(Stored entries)
=== Section Start ===
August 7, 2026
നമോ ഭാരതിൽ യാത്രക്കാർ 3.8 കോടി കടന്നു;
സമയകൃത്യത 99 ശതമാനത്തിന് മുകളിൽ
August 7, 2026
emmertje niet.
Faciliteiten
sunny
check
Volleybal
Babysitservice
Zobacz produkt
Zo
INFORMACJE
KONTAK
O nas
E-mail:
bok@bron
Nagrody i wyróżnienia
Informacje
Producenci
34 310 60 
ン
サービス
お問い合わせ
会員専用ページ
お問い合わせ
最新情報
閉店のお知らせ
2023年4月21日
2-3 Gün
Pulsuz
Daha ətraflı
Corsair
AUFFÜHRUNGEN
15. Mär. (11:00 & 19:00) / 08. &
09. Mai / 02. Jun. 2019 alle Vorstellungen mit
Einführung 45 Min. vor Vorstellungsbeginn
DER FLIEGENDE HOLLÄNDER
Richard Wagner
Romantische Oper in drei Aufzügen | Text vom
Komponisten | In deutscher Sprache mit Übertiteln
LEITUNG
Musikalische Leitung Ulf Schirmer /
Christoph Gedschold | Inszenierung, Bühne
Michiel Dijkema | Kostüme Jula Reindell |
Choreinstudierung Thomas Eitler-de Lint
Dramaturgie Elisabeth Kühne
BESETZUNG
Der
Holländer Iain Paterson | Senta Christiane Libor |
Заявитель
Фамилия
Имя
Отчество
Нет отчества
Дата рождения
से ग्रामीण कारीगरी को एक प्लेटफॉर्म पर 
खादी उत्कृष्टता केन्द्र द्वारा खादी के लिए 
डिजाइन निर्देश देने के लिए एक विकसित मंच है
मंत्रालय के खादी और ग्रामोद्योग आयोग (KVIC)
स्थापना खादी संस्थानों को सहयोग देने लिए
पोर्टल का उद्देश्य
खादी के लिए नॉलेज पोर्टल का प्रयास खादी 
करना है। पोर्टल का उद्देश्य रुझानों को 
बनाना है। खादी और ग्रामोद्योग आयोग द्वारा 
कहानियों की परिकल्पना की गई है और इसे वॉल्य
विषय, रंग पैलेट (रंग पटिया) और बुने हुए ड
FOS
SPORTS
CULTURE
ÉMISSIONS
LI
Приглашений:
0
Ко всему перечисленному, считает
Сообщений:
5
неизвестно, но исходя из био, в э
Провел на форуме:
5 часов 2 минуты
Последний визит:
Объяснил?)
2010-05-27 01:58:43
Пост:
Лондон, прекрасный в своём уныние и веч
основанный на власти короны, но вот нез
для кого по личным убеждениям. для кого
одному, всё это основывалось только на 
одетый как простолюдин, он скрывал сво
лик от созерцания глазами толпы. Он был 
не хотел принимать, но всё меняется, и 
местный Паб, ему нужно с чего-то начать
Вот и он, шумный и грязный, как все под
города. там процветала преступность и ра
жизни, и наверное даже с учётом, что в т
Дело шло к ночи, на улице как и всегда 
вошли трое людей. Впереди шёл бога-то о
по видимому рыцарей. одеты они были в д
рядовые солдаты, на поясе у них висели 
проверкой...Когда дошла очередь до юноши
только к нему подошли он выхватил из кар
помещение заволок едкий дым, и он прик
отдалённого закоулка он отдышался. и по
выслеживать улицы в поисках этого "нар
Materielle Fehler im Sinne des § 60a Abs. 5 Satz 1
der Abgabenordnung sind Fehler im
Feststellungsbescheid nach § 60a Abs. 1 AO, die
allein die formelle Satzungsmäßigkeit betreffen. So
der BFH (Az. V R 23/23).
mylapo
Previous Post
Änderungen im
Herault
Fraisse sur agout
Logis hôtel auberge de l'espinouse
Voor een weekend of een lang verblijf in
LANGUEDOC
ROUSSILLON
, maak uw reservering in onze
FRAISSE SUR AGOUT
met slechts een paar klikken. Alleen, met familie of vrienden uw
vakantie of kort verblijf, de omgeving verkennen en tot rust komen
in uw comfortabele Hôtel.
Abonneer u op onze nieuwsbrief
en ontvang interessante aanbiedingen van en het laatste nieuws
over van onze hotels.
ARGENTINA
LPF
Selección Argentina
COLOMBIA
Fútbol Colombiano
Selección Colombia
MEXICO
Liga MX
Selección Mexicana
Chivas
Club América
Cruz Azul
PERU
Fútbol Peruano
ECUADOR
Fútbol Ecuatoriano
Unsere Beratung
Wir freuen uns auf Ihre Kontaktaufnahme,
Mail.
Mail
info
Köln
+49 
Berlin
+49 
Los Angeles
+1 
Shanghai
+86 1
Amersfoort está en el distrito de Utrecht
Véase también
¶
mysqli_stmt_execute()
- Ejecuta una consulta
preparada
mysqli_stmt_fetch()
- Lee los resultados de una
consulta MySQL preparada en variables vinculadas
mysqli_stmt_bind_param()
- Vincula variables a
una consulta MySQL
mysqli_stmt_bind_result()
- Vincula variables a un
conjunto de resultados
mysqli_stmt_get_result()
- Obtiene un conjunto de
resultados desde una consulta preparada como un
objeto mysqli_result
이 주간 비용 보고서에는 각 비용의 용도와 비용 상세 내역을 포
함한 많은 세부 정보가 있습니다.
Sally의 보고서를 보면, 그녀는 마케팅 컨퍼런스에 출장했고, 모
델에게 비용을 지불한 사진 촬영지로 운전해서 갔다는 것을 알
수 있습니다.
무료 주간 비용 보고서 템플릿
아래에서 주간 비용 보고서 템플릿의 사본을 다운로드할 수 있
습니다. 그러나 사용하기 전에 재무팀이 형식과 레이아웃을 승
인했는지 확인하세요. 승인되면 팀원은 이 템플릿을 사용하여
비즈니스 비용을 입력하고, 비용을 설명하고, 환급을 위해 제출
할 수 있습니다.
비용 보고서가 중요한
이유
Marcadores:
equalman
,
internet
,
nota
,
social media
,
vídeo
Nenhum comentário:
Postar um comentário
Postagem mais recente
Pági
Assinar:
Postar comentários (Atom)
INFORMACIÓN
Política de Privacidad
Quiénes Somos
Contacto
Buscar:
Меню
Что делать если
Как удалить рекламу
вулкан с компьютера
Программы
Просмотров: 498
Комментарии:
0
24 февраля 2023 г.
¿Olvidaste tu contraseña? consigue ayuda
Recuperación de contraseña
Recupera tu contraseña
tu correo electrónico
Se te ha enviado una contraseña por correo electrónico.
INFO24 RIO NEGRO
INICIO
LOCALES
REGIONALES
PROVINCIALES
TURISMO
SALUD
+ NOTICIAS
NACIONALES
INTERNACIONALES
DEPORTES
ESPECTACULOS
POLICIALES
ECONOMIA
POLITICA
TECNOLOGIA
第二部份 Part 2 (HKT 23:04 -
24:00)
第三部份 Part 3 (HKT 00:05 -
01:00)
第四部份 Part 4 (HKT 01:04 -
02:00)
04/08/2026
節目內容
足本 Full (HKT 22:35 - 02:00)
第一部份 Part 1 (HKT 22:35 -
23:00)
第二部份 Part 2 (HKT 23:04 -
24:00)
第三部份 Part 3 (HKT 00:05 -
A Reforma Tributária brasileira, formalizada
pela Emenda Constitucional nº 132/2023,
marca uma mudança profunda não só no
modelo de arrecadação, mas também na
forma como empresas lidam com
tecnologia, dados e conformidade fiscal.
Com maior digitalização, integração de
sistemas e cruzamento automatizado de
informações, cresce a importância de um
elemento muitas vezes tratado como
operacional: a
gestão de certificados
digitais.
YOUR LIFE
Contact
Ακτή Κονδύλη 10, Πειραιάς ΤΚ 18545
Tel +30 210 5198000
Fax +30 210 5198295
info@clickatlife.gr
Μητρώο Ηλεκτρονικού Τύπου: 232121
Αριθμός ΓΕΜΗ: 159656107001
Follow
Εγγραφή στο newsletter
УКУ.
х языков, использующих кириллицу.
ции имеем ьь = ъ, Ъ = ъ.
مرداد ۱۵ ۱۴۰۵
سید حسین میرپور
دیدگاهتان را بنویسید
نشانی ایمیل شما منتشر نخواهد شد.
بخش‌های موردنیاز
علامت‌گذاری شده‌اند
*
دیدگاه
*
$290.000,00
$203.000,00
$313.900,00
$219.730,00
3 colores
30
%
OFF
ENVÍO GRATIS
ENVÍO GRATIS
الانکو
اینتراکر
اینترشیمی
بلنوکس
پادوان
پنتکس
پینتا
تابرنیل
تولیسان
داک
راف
=== Section End ===
* **Task prompt**: Reproduce the listing line for line, from its first line up to and including the line that contains "для кого по личным убеждениям. для кого".

* **Output for this exercise**:
August 7, 2026
നമോ ഭാരതിൽ യാത്രക്കാർ 3.8 കോടി കടന്നു;
സമയകൃത്യത 99 ശതമാനത്തിന് മുകളിൽ
August 7, 2026
emmertje niet.
Faciliteiten
sunny
check
Volleybal
Babysitservice
Zobacz produkt
Zo
INFORMACJE
KONTAK
O nas
E-mail:
bok@bron
Nagrody i wyróżnienia
Informacje
Producenci
34 310 60 
ン
サービス
お問い合わせ
会員専用ページ
お問い合わせ
最新情報
閉店のお知らせ
2023年4月21日
2-3 Gün
Pulsuz
Daha ətraflı
Corsair
AUFFÜHRUNGEN
15. Mär. (11:00 & 19:00) / 08. &
09. Mai / 02. Jun. 2019 alle Vorstellungen mit
Einführung 45 Min. vor Vorstellungsbeginn
DER FLIEGENDE HOLLÄNDER
Richard Wagner
Romantische Oper in drei Aufzügen | Text vom
Komponisten | In deutscher Sprache mit Übertiteln
LEITUNG
Musikalische Leitung Ulf Schirmer /
Christoph Gedschold | Inszenierung, Bühne
Michiel Dijkema | Kostüme Jula Reindell |
Choreinstudierung Thomas Eitler-de Lint
Dramaturgie Elisabeth Kühne
BESETZUNG
Der
Holländer Iain Paterson | Senta Christiane Libor |
Заявитель
Фамилия
Имя
Отчество
Нет отчества
Дата рождения
से ग्रामीण कारीगरी को एक प्लेटफॉर्म पर 
खादी उत्कृष्टता केन्द्र द्वारा खादी के लिए 
डिजाइन निर्देश देने के लिए एक विकसित मंच है
मंत्रालय के खादी और ग्रामोद्योग आयोग (KVIC)
स्थापना खादी संस्थानों को सहयोग देने लिए
पोर्टल का उद्देश्य
खादी के लिए नॉलेज पोर्टल का प्रयास खादी 
करना है। पोर्टल का उद्देश्य रुझानों को 
बनाना है। खादी और ग्रामोद्योग आयोग द्वारा 
कहानियों की परिकल्पना की गई है और इसे वॉल्य
विषय, रंग पैलेट (रंग पटिया) और बुने हुए ड
FOS
SPORTS
CULTURE
ÉMISSIONS
LI
Приглашений:
0
Ко всему перечисленному, считает
Сообщений:
5
неизвестно, но исходя из био, в э
Провел на форуме:
5 часов 2 минуты
Последний визит:
Объяснил?)
2010-05-27 01:58:43
Пост:
Лондон, прекрасный в своём уныние и веч
основанный на власти короны, но вот нез
для кого по личным убеждениям. для кого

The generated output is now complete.